Task input below:

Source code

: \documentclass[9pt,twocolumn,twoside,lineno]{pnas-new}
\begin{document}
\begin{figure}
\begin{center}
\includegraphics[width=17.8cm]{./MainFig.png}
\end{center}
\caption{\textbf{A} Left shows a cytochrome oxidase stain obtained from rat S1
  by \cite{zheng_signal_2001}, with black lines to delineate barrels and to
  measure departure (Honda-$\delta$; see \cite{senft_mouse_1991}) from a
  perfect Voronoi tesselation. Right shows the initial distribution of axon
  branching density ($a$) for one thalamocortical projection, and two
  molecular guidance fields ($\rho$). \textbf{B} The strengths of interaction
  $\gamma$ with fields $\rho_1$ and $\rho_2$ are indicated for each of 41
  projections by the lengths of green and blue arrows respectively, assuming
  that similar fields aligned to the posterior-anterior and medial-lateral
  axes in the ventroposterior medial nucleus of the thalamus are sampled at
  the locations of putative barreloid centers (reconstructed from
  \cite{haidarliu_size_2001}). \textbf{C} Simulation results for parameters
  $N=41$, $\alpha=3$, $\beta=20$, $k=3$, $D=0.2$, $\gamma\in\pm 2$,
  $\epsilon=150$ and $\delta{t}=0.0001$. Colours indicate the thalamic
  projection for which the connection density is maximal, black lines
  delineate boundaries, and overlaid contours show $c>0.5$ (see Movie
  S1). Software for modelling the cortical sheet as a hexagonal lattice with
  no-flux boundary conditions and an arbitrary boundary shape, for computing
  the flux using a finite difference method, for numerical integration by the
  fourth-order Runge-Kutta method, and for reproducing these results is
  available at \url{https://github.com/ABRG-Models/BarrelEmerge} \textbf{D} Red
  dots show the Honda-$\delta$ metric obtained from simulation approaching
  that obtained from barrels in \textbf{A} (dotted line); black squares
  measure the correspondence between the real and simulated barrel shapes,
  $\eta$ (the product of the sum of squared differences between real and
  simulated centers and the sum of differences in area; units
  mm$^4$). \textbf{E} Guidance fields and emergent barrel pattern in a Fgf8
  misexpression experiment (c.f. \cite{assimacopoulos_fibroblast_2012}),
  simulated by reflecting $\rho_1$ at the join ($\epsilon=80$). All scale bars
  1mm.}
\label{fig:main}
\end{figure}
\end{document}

End of Task input.

What is needed:
From the line with "results for parameters" through the final line of the records, return each line exactly. Leave out the rest.

Result below:
  \cite{haidarliu_size_2001}). \textbf{C} Simulation results for parameters
  $N=41$, $\alpha=3$, $\beta=20$, $k=3$, $D=0.2$, $\gamma\in\pm 2$,
  $\epsilon=150$ and $\delta{t}=0.0001$. Colours indicate the thalamic
  projection for which the connection density is maximal, black lines
  delineate boundaries, and overlaid contours show $c>0.5$ (see Movie
  S1). Software for modelling the cortical sheet as a hexagonal lattice with
  no-flux boundary conditions and an arbitrary boundary shape, for computing
  the flux using a finite difference method, for numerical integration by the
  fourth-order Runge-Kutta method, and for reproducing these results is
  available at \url{https://github.com/ABRG-Models/BarrelEmerge} \textbf{D} Red
  dots show the Honda-$\delta$ metric obtained from simulation approaching
  that obtained from barrels in \textbf{A} (dotted line); black squares
  measure the correspondence between the real and simulated barrel shapes,
  $\eta$ (the product of the sum of squared differences between real and
  simulated centers and the sum of differences in area; units
  mm$^4$). \textbf{E} Guidance fields and emergent barrel pattern in a Fgf8
  misexpression experiment (c.f. \cite{assimacopoulos_fibroblast_2012}),
  simulated by reflecting $\rho_1$ at the join ($\epsilon=80$). All scale bars
  1mm.}
\label{fig:main}
\end{figure}
\end{document}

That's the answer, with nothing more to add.